Metadata-Version: 2.1
Name: carg-io
Version: 1.0b0
Summary: Parametrization made easy
Author-email: "E. van Vliet" <eelcovanvliet@gmail.com>
Classifier: Development Status :: 4 - Beta
Classifier: Programming Language :: Python
Classifier: License :: OSI Approved :: MIT License
Classifier: Intended Audience :: Science/Research
Classifier: Topic :: Scientific/Engineering :: Visualization
Requires-Python: >=3.11
Description-Content-Type: text/markdown
License-File: LICENSE.txt
License-File: AUTHORS.rst
Requires-Dist: numpy>=1.24.3
Requires-Dist: pandas>=2.0.0
Requires-Dist: Pint>=0.20.1
Requires-Dist: bokeh>=3.1.1
Requires-Dist: importlib-metadata; python_version < "3.8"
Provides-Extra: dev
Requires-Dist: sphinx; extra == "dev"
Requires-Dist: pytest; extra == "dev"
Requires-Dist: pytest-cov; extra == "dev"
Requires-Dist: furo; extra == "dev"
Requires-Dist: build; extra == "dev"
Requires-Dist: twine; extra == "dev"



Ir.
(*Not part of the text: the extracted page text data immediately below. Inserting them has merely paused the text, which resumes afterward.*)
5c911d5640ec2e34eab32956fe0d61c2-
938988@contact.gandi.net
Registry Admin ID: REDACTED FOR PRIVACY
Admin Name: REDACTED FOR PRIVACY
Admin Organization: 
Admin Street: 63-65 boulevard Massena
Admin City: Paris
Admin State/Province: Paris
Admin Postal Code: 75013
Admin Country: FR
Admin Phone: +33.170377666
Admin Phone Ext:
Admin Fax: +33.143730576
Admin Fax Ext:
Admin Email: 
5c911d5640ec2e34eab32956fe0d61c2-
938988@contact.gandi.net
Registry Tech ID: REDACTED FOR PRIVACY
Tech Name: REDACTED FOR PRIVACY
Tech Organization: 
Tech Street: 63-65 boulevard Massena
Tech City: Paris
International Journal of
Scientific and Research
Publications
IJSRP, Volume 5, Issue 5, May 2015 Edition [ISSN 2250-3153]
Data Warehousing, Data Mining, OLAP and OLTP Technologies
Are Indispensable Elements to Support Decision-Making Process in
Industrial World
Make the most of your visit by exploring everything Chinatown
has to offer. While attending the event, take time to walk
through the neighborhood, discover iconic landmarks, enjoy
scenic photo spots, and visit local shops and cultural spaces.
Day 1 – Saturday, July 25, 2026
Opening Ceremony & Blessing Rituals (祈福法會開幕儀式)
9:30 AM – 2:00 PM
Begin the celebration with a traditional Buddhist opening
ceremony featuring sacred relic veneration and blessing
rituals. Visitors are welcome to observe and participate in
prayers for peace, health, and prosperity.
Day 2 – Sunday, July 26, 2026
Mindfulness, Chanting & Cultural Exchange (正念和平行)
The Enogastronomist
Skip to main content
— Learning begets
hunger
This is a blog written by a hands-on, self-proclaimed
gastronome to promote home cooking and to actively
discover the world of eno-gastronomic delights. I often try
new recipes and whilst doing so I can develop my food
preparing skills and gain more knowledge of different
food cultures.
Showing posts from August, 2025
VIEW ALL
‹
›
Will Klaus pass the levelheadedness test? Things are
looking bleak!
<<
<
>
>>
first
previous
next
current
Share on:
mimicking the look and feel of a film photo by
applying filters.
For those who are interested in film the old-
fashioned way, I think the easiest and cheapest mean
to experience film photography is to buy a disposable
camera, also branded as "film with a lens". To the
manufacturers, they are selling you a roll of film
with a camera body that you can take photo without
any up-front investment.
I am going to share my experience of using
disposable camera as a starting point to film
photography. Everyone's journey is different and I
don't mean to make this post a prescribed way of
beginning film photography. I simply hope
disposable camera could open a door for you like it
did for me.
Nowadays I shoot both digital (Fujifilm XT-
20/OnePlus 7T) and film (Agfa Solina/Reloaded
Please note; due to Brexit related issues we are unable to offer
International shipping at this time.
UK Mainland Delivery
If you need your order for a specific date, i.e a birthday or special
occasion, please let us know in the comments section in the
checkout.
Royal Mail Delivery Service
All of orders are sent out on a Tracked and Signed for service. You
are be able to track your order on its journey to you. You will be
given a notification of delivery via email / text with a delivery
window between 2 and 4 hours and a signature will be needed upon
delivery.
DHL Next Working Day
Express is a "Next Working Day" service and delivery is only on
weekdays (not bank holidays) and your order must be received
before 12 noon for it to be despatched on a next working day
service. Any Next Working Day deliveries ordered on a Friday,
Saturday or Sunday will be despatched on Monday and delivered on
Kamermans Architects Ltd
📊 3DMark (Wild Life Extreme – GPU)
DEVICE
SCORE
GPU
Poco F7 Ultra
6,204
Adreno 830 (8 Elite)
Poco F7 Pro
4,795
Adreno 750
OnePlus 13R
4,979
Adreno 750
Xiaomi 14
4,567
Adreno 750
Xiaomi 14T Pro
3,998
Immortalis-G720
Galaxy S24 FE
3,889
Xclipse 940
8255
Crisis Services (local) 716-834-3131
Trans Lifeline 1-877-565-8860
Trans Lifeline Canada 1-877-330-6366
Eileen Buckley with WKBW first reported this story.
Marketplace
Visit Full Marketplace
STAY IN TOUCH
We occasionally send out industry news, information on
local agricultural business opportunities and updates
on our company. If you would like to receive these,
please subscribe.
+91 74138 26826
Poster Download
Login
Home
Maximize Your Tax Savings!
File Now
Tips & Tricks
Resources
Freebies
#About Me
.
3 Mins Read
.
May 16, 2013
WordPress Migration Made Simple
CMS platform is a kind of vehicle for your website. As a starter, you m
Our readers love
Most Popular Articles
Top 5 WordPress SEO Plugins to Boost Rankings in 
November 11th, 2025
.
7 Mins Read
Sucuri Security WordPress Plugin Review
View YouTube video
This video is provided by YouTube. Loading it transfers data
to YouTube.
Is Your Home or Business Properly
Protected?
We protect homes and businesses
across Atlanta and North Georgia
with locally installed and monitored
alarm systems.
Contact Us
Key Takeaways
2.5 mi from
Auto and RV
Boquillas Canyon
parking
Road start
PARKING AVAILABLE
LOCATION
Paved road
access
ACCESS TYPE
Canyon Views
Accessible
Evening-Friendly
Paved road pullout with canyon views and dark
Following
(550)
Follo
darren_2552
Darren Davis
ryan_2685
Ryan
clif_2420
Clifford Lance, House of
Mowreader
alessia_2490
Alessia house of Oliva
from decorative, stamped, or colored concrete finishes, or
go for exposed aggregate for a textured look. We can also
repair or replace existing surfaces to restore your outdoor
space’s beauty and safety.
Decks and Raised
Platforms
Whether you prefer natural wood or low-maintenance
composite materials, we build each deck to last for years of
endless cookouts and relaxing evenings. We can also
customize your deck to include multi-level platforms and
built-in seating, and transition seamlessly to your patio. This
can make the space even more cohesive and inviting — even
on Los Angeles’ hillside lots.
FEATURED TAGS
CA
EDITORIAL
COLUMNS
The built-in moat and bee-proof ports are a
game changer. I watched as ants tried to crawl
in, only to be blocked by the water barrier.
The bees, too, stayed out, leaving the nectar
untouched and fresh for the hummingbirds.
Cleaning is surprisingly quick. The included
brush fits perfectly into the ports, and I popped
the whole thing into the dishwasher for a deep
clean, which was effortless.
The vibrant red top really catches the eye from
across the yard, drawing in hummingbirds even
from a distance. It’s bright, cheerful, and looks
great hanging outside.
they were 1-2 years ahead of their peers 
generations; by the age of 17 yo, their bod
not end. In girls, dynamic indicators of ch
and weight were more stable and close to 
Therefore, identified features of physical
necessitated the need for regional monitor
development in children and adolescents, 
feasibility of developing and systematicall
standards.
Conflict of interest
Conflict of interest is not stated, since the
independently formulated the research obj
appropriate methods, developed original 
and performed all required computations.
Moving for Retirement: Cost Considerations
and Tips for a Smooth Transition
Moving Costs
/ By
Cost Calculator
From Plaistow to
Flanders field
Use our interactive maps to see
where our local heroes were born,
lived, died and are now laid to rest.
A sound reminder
E. van Vliet

24-07-2023

# Carg-io

`cargi-io` supports defining, setting and bookkeeping when working with sets of parameters.
`cargi-io` originated as an alternative to using the python-native `dataclass`, since `dataclasses` did not really offer the functionality needed for parametric analyses.

## Features

- Unit conversion
- Assigning default values
- Linting and autocompletion
- Hashing
- Iteration
- Representations for `pandas.dataframe` and `tkinter`


## Examples:

### Independent parameters
Below an example of how to organize the input parameters for a box object.

```python
from carg_io import ParameterSet, Parameter, units

class Box(ParameterSet):
    Length:Parameter = 1 * units.meter
    Width:Parameter = 1 * units.meter
    Height:Parameter = 1 * units.meter
    Density:Parameter = 2 * units.kilogram / units.meter**3


if __name__ == "__main__":
    box = Box()
    box.Length['m'] = 2
    assert box.Length['mm'] == 2000

```

### Dependent parameter
In the example below, `Box.Volume` is a *dependent* parameter that uses the length, width and height of the box.

```python
from carg_io import ParameterSet, Parameter, units

class Box(ParameterSet):
    Length:Parameter = 1 * units.meter
    Width:Parameter = 1 * units.meter
    Height:Parameter = 1 * units.meter
    Density:Parameter = 2 * units.kilogram / units.meter**3

    def Volume(self) -> Parameter:
        l = self.Length['m']
        w = self.Width['m']
        h = self.Height['m']
        return Parameter('Volume', l*w*h*units.meter**3)

```

## No categorical data
Categorical data, such as as choice between `GREEN`, `BLUE`, `YELLOW`, is deliberately not supported.
The reason for this is that `carg-io` focusses on numerical values only, since only numerical values can be shown in a graph.

Typically, digging deeper into categorical values, one will eventually find numerical values again. E.g. the colors `GREEN`, `BLUE` and `YELLOW` are actually wave lenghts 550, 450 and 580 nm.